The failure mode reported by [~rehn] is a crash here: ==8527== at 0x52071BB: ThreadsList::length() const (threadSMR.hpp:173) ==8527== by 0x6424C9E: ThreadsSMRSupport::print_info_elements_on(outputStream*, ThreadsList*) (threadSMR.cpp:1059) ==8527== by 0x64248E2: ThreadsSMRSupport::print_info_on(outputStream*) (threadSMR.cpp:1002) ==8527== by 0x641AEEA: Threads::print_on_error(outputStream*, Thread*, char*, int) (thread.cpp:4685) ==8527== by 0x64AA164: VMError::report(outputStream*, bool) (vmError.cpp:807) so we're in a VMError::report() and run into problems when we call ThreadsSMRSupport::print_info_on() which calls ThreadsSMRSupport::print_info_elements_on() on a ThreadsList that has been freed. I believe this issue was fixed via the following bug fix: JDK-8231627 ThreadsListHandleInErrorHandlingTest.java fails in printing all threads Here's the PR description for the fix: > A small robustness fix in ThreadsSMRSupport::print_info_on() to reduce the > likelihood of crashes during error reporting. Uses Threads_lock->try_lock() > for safety and restricts some reporting to when the Threads_lock has been > acquired (depends on JDK-8256383). Uses a ThreadsListHandle to make > the current ThreadsList safe for reporting (depends on JDK-8258284). Also > detects when the system ThreadsList (_java_thread_list) has changed and > will warn that some of the reported info may now be stale. The specific changes in JDK-8231627 that I believe address this bug: - Uses a ThreadsListHandle to make the current ThreadsList safe for reporting (depends on JDK-8258284). - The first print_info_elements_on() call using saved_threads_list is now made using a ThreadsList that is protected by a ThreadsListHandle. - Uses Threads_lock->try_lock() for safety and restricts some reporting to when the Threads_lock has been acquired (depends on JDK-8256383). - The second print_info_elements_on() call using _to_delete_list is now made only if the calling Thread owns the Threads_lock. Since the Threads_lock is owned, the _to_delete_list cannot be modified. So I think that this issue is resolved and should be closed as a duplicate of: JDK-8231627 ThreadsListHandleInErrorHandlingTest.java fails in printing all threads [~rehn] - Please let me know if you concur with my analysis here.
08-02-2021

Hmmmm... what about recognizing VMError::is_error_reported() in the ThreadsList freeing code and not freeing a ThreadsList in that case? We leave it on the to-be-freed list... so it's not "leaked", but it's not deleted either. Of course, that's still racy... it would be possible for the ThreadsList deleting thread to see '!VMError::is_error_reported()' and do the 'free' just as the crash reporting thread sees VMError::is_error_reported() and skips the Threads_lock grab...
14-12-2017

So this function: open/src/hotspot/share/runtime/thread.cpp: // Threads::print_on_error() is called by fatal error handler.
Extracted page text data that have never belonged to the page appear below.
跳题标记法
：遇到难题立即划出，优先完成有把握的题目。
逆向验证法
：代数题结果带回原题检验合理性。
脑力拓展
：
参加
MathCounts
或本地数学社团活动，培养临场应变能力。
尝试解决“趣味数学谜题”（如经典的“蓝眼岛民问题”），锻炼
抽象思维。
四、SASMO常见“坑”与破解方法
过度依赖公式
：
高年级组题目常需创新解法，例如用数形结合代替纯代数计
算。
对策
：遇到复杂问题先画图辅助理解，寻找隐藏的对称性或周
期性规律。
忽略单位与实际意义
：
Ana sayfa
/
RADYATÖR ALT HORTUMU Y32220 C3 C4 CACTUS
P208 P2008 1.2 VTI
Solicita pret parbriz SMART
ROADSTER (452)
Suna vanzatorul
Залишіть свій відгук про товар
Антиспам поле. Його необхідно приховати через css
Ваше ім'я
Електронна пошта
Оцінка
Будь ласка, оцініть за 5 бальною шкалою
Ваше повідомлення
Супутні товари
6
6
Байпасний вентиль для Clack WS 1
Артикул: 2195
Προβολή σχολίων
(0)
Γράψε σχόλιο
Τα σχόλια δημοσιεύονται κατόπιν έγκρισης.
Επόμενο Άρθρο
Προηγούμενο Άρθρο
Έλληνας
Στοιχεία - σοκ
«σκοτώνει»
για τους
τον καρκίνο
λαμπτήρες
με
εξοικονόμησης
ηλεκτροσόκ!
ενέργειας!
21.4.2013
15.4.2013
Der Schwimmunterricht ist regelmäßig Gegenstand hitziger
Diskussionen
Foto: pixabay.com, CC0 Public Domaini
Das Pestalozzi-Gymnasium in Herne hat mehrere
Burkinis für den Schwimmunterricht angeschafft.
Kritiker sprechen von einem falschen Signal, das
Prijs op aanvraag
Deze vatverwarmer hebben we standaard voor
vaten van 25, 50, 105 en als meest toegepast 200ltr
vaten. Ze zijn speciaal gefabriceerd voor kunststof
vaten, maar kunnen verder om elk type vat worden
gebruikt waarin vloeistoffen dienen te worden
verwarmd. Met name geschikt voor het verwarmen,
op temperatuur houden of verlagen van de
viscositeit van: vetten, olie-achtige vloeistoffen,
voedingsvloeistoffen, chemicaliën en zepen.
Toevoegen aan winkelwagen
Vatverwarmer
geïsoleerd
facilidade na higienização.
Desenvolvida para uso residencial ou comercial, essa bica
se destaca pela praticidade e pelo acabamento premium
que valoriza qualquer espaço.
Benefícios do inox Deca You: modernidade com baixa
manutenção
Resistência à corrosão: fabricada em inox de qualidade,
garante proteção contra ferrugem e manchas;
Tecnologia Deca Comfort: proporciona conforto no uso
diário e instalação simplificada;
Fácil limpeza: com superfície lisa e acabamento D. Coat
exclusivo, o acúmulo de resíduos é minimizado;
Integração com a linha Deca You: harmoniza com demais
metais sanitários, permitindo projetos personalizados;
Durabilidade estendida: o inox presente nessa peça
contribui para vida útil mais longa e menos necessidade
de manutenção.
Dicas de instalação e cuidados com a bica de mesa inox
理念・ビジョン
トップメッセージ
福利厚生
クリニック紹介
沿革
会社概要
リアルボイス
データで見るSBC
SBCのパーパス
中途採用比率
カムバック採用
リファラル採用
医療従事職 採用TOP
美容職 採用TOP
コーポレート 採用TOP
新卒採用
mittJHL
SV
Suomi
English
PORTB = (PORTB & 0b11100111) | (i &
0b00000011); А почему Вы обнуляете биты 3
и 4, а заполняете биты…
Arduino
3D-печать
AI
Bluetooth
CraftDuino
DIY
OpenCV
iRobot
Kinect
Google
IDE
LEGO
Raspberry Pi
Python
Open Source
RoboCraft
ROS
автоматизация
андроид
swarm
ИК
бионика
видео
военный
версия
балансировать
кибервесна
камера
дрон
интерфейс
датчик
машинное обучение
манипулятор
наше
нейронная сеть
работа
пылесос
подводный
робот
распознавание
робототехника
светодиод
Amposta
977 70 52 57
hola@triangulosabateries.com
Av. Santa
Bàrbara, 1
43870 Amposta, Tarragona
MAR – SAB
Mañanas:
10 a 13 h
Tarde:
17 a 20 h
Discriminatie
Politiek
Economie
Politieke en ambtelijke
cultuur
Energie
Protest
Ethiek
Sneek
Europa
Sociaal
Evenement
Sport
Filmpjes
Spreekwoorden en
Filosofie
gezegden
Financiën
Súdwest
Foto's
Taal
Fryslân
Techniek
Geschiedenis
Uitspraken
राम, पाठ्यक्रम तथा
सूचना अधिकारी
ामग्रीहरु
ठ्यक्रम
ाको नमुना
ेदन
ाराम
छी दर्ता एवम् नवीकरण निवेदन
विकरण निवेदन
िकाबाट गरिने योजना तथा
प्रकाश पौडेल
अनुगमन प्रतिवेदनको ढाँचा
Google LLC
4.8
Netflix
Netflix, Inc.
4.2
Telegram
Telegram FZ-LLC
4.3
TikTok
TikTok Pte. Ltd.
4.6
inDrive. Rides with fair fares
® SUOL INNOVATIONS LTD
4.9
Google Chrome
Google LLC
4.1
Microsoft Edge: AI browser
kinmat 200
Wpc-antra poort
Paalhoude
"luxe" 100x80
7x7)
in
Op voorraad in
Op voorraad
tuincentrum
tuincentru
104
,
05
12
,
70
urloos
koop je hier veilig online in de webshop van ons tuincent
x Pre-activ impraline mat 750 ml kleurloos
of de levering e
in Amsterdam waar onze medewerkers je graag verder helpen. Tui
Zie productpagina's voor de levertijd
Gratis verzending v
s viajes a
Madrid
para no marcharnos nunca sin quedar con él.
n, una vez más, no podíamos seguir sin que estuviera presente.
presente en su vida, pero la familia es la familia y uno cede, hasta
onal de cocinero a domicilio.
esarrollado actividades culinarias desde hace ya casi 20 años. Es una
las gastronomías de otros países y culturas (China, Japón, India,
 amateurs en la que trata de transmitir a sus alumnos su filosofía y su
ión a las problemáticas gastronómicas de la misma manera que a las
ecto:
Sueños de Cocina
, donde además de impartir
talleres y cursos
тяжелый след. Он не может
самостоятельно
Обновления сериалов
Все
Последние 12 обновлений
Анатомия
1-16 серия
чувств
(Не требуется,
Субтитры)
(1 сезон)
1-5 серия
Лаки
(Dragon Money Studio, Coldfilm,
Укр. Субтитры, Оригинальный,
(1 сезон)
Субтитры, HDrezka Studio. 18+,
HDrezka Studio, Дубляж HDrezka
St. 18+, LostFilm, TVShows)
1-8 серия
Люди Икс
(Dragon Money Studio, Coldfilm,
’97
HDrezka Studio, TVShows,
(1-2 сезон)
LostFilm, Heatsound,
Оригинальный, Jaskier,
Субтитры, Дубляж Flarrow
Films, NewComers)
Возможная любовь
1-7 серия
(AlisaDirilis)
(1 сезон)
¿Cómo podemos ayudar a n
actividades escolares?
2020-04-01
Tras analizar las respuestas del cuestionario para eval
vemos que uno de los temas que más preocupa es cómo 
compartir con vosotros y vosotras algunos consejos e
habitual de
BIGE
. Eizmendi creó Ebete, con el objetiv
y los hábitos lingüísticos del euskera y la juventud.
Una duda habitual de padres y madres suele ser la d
It's possible // that VM is not at safepoint and/or current thread is inside signal handler. // Don't print stack trace, as the stack may not be walkable. Don't allocate // memory (even in resource area), it might deadlock the error handler. void Threads::print_on_error(outputStream* st, Thread* current, char* buf, int buflen) { ThreadsSMRSupport::print_info_on(st); st->cr(); which we clearly recognize as dangerous... and it results in a call to: open/src/hotspot/share/runtime/threadSMR.cpp: // Print Threads class SMR info. void ThreadsSMRSupport::print_info_on(outputStream* st) { // Only grab the Threads_lock if we don't already own it // and if we are not reporting an error. MutexLockerEx ml((Threads_lock->owned_by_self() || VMError::is_error_reported()) ? NULL : Threads_lock); st->print_cr("Threads class SMR info:"); where we skip grabbing the Threads_lock when we are reporting errors (because of the deadlock risk) and we call this function: open/src/hotspot/share/runtime/threadSMR.cpp: print_info_elements_on(st, _java_thread_list); Here's we're accessing the system JavaThread ThreadsList and we aren't using a ThreadsListHandle (because a nested ThreadsList would results in a Threads_lock grab...). So if we're reporting an error, then we're running the risk of accessing the '_java_thread_list' field without a Threads_lock. We might have just started our print_info_elements_on() call on a _java_thread_list value that was just replaced and freed. I know we ran into this during the last couple of months of testing, but we didn't have any good solutions. We don't want to always grab the Threads_lock because that can lead to deadlocking during error reporting... No good solutions are coming to mind... error reporting is such a dangerous place to be...
14-12-2017